*What is required*
From the entries, copy out every line in which the word "može" is found.

*Input*

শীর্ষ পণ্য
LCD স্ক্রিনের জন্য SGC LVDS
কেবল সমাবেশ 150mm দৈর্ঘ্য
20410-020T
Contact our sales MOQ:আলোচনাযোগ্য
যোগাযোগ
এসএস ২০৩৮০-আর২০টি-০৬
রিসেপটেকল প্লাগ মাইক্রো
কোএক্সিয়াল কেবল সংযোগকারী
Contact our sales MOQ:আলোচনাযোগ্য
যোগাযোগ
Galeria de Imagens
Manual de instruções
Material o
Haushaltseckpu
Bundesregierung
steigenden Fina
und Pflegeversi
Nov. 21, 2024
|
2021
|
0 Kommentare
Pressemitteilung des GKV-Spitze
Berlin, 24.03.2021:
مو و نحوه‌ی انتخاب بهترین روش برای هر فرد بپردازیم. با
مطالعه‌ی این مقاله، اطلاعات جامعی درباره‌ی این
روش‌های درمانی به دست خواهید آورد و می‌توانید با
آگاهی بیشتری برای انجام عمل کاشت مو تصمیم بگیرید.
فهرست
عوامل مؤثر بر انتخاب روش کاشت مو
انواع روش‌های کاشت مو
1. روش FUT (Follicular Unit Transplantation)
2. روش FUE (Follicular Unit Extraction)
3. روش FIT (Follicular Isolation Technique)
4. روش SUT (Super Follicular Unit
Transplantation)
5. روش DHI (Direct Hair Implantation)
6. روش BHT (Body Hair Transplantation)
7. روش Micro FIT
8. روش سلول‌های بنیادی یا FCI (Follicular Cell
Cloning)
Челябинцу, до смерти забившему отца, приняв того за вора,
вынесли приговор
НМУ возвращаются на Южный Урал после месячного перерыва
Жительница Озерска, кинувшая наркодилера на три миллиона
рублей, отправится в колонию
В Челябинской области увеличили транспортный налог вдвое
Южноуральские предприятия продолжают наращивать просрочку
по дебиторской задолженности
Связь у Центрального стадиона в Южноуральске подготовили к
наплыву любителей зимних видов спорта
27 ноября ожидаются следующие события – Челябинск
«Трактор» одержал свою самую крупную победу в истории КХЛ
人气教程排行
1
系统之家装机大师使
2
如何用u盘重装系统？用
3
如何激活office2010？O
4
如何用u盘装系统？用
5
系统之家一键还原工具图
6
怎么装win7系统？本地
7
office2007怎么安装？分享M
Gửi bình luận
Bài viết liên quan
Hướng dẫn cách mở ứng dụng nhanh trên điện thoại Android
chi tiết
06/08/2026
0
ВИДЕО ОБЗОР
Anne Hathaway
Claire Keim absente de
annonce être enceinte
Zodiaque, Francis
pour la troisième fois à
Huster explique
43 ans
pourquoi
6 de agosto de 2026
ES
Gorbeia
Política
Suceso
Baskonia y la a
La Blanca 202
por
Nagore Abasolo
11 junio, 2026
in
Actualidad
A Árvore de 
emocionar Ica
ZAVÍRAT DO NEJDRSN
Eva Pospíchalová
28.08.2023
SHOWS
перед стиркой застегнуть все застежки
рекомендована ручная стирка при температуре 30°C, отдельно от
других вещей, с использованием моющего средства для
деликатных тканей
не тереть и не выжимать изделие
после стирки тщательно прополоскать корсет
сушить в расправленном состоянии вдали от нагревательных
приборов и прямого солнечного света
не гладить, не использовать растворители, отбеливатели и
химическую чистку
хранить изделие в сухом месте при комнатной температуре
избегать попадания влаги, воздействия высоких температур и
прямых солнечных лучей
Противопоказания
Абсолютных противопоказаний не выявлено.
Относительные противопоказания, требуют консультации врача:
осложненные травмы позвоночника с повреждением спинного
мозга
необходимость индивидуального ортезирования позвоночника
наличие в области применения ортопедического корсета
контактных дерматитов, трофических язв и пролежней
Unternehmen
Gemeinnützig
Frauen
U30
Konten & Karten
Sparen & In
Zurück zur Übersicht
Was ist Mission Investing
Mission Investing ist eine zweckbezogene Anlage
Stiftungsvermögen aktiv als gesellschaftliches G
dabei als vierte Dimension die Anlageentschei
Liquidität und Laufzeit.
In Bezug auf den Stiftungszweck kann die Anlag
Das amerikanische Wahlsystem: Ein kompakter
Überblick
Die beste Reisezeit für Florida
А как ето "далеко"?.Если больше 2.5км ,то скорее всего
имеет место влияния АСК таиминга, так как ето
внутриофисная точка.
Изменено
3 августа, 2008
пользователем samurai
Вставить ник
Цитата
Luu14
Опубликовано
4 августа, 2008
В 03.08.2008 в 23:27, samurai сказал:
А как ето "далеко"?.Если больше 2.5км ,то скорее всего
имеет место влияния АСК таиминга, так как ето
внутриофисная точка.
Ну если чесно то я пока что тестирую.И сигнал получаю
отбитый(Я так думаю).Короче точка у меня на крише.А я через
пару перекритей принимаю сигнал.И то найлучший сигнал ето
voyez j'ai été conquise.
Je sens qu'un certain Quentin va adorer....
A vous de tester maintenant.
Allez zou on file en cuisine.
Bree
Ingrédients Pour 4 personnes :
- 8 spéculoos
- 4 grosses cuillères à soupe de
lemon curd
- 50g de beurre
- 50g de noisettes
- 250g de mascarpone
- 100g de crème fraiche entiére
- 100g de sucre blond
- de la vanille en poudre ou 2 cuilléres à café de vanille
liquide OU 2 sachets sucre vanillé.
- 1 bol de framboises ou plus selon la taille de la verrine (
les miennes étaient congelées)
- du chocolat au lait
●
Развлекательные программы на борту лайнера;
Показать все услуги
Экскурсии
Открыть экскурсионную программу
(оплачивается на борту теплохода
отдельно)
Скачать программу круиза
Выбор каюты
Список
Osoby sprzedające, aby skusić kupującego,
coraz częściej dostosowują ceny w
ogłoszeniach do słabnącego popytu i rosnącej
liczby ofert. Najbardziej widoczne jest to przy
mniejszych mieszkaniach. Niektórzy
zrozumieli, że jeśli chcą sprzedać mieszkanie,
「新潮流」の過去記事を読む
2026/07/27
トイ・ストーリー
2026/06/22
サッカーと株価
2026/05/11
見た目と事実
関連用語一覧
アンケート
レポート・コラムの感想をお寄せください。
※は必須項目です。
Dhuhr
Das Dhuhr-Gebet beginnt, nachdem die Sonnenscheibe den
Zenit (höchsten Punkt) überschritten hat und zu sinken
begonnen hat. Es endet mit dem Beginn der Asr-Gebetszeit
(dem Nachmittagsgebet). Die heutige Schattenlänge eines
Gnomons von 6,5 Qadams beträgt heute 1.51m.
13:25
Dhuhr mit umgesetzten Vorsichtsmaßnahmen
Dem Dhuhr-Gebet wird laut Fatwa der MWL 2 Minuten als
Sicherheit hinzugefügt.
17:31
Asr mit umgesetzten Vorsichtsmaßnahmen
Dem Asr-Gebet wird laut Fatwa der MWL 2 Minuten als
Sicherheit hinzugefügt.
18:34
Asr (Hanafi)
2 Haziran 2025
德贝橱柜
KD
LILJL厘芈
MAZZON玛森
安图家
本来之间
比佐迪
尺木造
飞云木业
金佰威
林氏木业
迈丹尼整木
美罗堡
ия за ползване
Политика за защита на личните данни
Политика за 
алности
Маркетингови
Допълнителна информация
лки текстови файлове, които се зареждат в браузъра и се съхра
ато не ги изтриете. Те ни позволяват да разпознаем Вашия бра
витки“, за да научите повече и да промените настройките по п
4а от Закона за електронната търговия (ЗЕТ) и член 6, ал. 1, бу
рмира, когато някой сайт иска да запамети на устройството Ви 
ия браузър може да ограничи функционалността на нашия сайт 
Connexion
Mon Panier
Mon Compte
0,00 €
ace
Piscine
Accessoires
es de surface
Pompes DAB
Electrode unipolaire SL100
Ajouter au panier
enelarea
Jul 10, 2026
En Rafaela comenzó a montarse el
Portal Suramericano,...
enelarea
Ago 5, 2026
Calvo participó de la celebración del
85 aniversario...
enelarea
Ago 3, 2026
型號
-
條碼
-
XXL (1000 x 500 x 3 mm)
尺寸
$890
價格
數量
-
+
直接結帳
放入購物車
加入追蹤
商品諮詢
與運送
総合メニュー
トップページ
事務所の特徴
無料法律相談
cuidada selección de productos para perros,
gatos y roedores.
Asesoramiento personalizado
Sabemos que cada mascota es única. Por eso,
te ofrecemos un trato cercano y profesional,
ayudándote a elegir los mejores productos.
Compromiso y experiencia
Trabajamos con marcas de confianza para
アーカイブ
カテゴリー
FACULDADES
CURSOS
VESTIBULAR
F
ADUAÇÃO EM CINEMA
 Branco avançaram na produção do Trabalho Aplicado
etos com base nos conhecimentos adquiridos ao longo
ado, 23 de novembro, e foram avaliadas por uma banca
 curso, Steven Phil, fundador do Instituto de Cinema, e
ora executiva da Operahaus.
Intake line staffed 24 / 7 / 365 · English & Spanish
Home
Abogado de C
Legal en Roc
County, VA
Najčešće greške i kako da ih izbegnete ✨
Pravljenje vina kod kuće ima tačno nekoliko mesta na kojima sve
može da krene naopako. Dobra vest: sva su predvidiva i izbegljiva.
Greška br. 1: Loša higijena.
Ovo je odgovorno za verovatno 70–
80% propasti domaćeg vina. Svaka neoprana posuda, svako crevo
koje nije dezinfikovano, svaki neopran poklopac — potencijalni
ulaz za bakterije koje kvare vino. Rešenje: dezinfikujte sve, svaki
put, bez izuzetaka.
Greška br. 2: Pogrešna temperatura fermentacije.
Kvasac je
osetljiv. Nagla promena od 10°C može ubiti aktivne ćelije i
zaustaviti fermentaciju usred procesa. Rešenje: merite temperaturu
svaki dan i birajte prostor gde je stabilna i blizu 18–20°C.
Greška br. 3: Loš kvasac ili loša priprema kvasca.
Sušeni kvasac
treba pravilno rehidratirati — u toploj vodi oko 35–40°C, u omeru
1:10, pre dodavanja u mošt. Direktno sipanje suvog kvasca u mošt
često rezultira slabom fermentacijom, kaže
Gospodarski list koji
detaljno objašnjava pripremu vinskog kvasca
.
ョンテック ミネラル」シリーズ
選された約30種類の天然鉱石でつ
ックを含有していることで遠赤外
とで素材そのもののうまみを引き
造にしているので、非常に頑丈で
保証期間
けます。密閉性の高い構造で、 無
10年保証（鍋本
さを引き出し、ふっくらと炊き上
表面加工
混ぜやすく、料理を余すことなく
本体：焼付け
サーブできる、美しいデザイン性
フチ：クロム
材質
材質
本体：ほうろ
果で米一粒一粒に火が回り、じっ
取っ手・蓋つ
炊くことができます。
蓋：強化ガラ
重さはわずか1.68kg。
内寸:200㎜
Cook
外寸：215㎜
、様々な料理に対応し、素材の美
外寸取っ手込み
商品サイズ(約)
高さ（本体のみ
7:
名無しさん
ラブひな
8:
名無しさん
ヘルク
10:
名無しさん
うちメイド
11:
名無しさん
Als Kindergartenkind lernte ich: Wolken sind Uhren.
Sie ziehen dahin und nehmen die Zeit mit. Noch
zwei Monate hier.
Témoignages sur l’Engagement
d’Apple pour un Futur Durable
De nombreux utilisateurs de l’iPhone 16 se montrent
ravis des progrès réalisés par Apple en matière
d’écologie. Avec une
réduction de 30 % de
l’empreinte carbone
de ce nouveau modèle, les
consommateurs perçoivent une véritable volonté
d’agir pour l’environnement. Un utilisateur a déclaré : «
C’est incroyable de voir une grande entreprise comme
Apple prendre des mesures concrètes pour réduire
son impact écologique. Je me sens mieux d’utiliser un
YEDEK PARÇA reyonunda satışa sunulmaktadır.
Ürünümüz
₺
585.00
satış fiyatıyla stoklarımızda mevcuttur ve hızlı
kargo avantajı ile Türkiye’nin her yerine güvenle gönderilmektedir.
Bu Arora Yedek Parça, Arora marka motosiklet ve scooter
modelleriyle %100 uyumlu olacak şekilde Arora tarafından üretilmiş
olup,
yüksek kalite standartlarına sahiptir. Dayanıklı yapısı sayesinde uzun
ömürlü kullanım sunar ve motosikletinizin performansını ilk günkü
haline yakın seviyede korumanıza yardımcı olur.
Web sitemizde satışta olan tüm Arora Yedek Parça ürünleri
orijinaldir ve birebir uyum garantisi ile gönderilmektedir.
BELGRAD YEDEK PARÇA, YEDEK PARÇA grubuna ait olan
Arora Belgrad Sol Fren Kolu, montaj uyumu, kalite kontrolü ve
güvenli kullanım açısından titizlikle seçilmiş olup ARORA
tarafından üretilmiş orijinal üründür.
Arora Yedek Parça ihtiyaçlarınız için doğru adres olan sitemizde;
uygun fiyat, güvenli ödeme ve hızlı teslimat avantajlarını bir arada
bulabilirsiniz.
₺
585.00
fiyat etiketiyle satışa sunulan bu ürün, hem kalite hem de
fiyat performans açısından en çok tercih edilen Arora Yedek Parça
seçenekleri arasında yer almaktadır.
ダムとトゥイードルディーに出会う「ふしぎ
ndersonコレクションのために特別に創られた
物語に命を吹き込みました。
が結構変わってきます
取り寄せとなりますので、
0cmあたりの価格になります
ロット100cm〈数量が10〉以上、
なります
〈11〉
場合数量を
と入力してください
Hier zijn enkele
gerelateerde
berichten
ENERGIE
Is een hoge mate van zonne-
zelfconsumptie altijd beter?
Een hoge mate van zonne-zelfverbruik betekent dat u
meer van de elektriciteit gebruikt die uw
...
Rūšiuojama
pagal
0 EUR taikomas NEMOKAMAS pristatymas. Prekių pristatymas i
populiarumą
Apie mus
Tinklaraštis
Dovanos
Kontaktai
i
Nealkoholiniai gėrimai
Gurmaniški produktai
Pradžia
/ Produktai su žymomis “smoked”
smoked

*Task output*
može da krene naopako. Dobra vest: sva su predvidiva i izbegljiva.
osetljiv. Nagla promena od 10°C može ubiti aktivne ćelije i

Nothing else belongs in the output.